Thursday, September 16, 2010

Fraternal Relationship Trumps Artistic Talent

From Eugene Meehan-

FAMILY LAW: CHOICE OF SCHOOLS There is a publication ban on the names of the parties in this case. The dispute between the parties concerned the elementary school in which their child is to be registered in September 2010. The father, who is the Applicant, would prefer that the child begin school at a school the parties had previously agreed on orally. According to him, the school in question is one where the child would be able to develop his artistic abilities and musical talent and would be with several friends from daycare who live in the same neighbourhood as he does or who take swimming lessons with him. The mother, who is the Respondent, would prefer to send the child to the same school as his older half-brother. In her opinion, that would permit the child to grow up in the same school environment as his half-brother, thus bringing him a measure of stability. The father filed a motion for, inter alia, an order that the child be registered at the first school.
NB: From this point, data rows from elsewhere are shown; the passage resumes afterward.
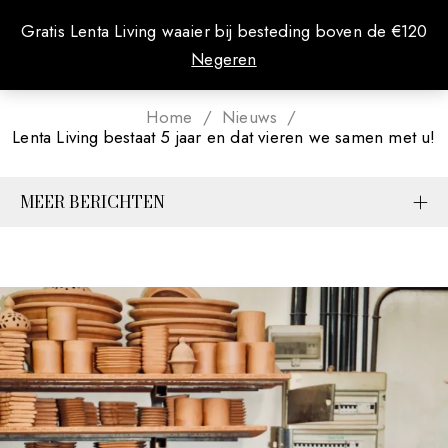
0
Gratis Lenta Living waaier bij besteding boven de €120
Negeren
Home
/
Nieuws
/
Lenta Living bestaat 5 jaar en dat vieren we samen met u!
MEER BERICHTEN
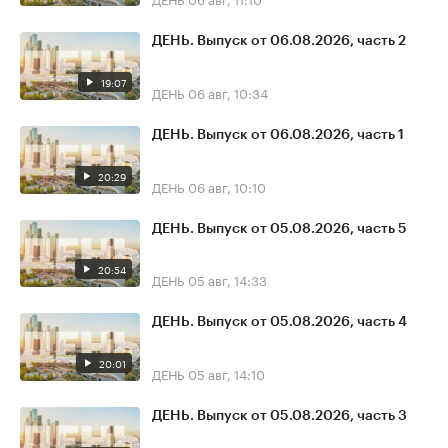
ДЕНЬ. Выпуск от 06.08.2026, часть 2
19:07
ДЕНЬ
06 авг, 10:34
ДЕНЬ. Выпуск от 06.08.2026, часть 1
20:29
ДЕНЬ
06 авг, 10:10
ДЕНЬ. Выпуск от 05.08.2026, часть 5
20:54
ДЕНЬ
05 авг, 14:33
ДЕНЬ. Выпуск от 05.08.2026, часть 4
20:01
ДЕНЬ
05 авг, 14:10
ДЕНЬ. Выпуск от 05.08.2026, часть 3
The Superior Court held that fostering the fraternal relationship between the children should be preferred to placing the child in an academic program suited to his aptitudes in which he would be with a few friends, and it accordingly authorized the mother to register the child in the school she favoured. The C.A. granted the mother's motion to dismiss the appeal on the basis that the appeal had no reasonable chance of success.F.H. v. A.-C.L. (Quebec C.A., March 22, 2010) (33715) "The application for leave to appeal...is dismissed without costs."

Regards,

Blair

Supreme Court Denies Federal Inmate Leave to Appeal

From Eugene Meehan: The Applicant was a federal penitentiary inmate and injured while carrying out supervised work in the woodworking shop. He brought a successful claim in negligence against the Respondent but was denied damages for adverse psychological or psychiatric sequela, or the declaratory relief he sought concerning conditions at the prison. The Applicant appealed and filed a memorandum of fact and law with the Federal C.A. which far exceeded the maximum length prescribed by Rule 70(4) of the Federal Courts Rules. When the Applicant did not comply with directions to file a memorandum in conformity with Rule 70(4), the Federal C.A. dismissed his appeal for failure to file a memorandum of fact and law. Muri Chilton v. Her Majesty the Queen in Right of Canada (Federal C.A., July 8, 2010) (33705) "The application for leave to appeal...is dismissed without costs."